- EXERCISE DESCRIPTION -
Go through the records below and report each line with "Kertas" in it.

- SUPPLIED MATERIAL -

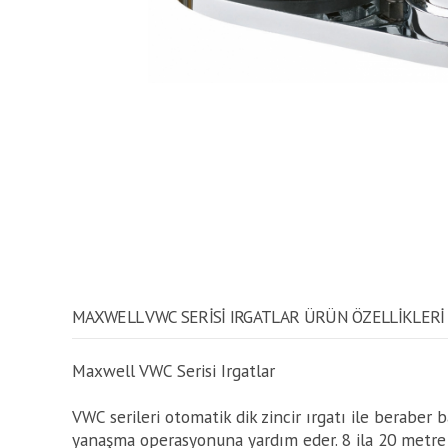
MAXWELL VWC SERISI IRGATLAR ÜRÜN ÖZELLİKLERİ
Maxwell VWC Serisi Irgatlar
VWC serileri otomatik dik zincir ırgatı ile beraber b
yanaşma operasyonuna yardım eder. 8 ila 20 metre 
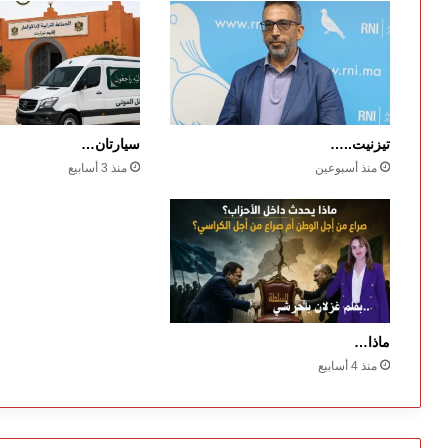
تيزنيت..…
سيارتان…
منذ أسبوعين
منذ 3 أسابيع
ماذا…
منذ 4 أسابيع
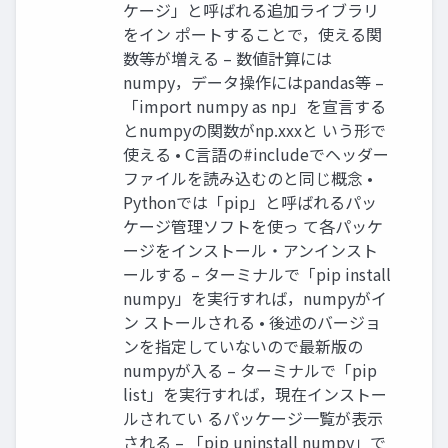
ケージ」と呼ばれる追加ライブラリ
をイン ポートすることで，使える関
数等が増える – 数値計算には
numpy，データ操作にはpandas等 –
「import numpy as np」を宣言する
とnumpyの関数がnp.xxxと いう形で
使える • C言語の#includeでヘッダー
ファイルを読み込むのと同じ概念 •
Pythonでは「pip」と呼ばれるパッ
ケージ管理ソフトを使っ て各パッケ
ージをインストール・アンインスト
ールする – ターミナルで「pip install
numpy」を実行すれば，numpyがイ
ン ストールされる • 後述のバージョ
ンを指定していないので最新版の
numpyが入る – ターミナルで「pip
list」を実行すれば，現在インストー
ルされてい るパッケージ一覧が表示
される – 「pip uninstall numpy」で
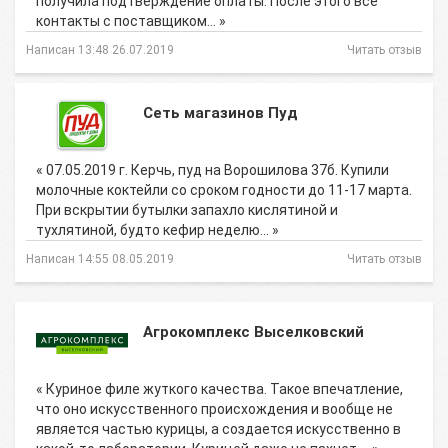
получила подтверждение оплаты. После этого все
контакты с поставщиком… »
Написан 13:48 26.07.2019
Читать отзыв
Сеть магазинов Пуд
« 07.05.2019 г. Керчь, пуд на Ворошилова 37б. Купили
молочные коктейли со сроком годности до 11-17 марта.
При вскрытии бутылки запахло кислятиной и
тухлятиной, будто кефир неделю… »
Написан 14:55 08.05.2019
Читать отзыв
Агрокомплекс Выселковский
« Куриное филе жуткого качества. Такое впечатление,
что оно искусственного происхождения и вообще не
является частью курицы, а создается искусственно в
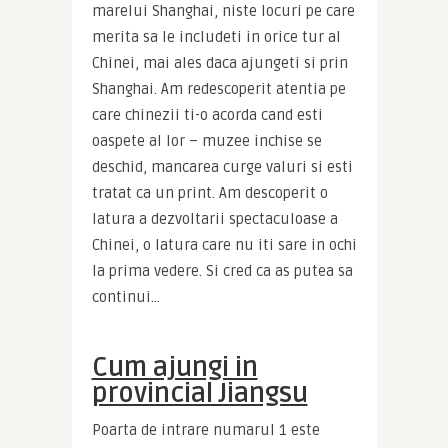
marelui Shanghai, niste locuri pe care 
merita sa le includeti in orice tur al 
Chinei, mai ales daca ajungeti si prin 
Shanghai. Am redescoperit atentia pe 
care chinezii ti-o acorda cand esti 
oaspete al lor – muzee inchise se 
deschid, mancarea curge valuri si esti 
tratat ca un print. Am descoperit o 
latura a dezvoltarii spectaculoase a 
Chinei, o latura care nu iti sare in ochi 
la prima vedere. Si cred ca as putea sa 
continui…
Cum ajungi in
provincial Jiangsu
Poarta de intrare numarul 1 este 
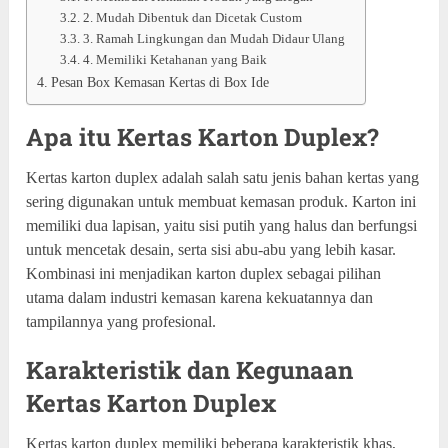
2. Mudah Dibentuk dan Dicetak Custom
3. Ramah Lingkungan dan Mudah Didaur Ulang
4. Memiliki Ketahanan yang Baik
Pesan Box Kemasan Kertas di Box Ide
Apa itu Kertas Karton Duplex?
Kertas karton duplex adalah salah satu jenis bahan kertas yang
sering digunakan untuk membuat kemasan produk. Karton ini
memiliki dua lapisan, yaitu sisi putih yang halus dan berfungsi
untuk mencetak desain, serta sisi abu-abu yang lebih kasar.
Kombinasi ini menjadikan karton duplex sebagai pilihan
utama dalam industri kemasan karena kekuatannya dan
tampilannya yang profesional.
Karakteristik dan Kegunaan
Kertas Karton Duplex
Kertas karton duplex memiliki beberapa karakteristik khas,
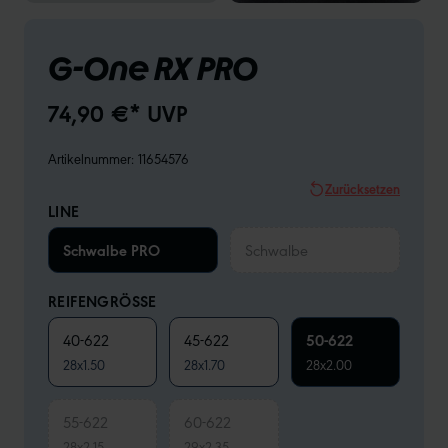
G-One RX PRO
74,90 €* UVP
Artikelnummer:
11654576
Zurücksetzen
LINE
Schwalbe PRO
Schwalbe
REIFENGRÖSSE
40-622
45-622
50-622
28x1.50
28x1.70
28x2.00
55-622
60-622
28x2.15
29x2.35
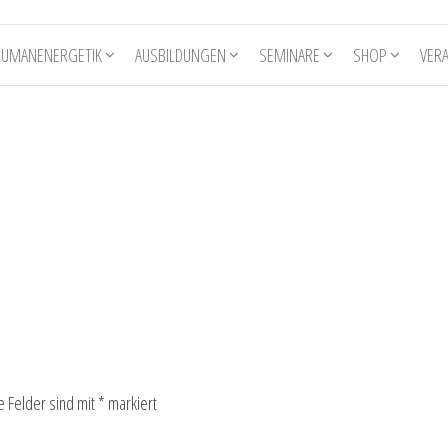
HUMANENERGETIK
AUSBILDUNGEN
SEMINARE
SHOP
VER
e Felder sind mit
*
markiert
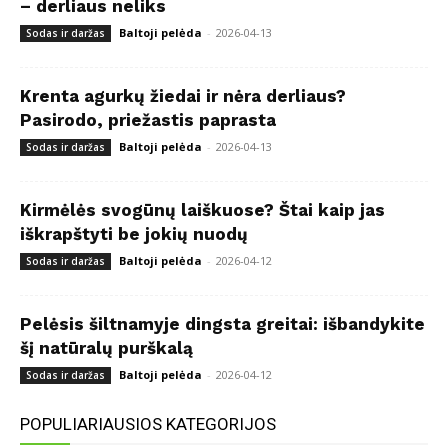
– derliaus neliks
Baltoji pelėda
-
2026-04-13
Sodas ir daržas
Krenta agurkų žiedai ir nėra derliaus?
Pasirodo, priežastis paprasta
Baltoji pelėda
-
2026-04-13
Sodas ir daržas
Kirmėlės svogūnų laiškuose? Štai kaip jas
iškrapštyti be jokių nuodų
Baltoji pelėda
-
2026-04-12
Sodas ir daržas
Pelėsis šiltnamyje dingsta greitai: išbandykite
šį natūralų purškalą
Baltoji pelėda
-
2026-04-12
Sodas ir daržas
POPULIARIAUSIOS KATEGORIJOS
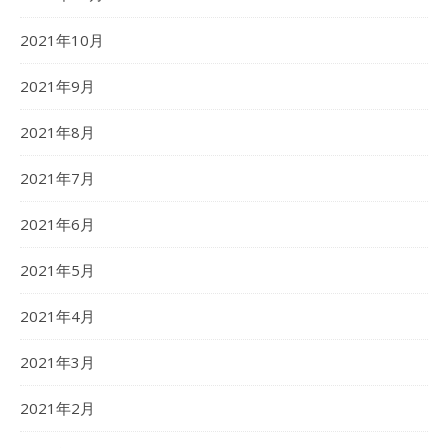
2021年10月
2021年9月
2021年8月
2021年7月
2021年6月
2021年5月
2021年4月
2021年3月
2021年2月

- SOLUTION TO THE EXERCISE -
Pesan Box Kemasan Kertas di Box Ide
Apa itu Kertas Karton Duplex?
Kertas karton duplex adalah salah satu jenis bahan kertas yang
Kertas Karton Duplex
Kertas karton duplex memiliki beberapa karakteristik khas,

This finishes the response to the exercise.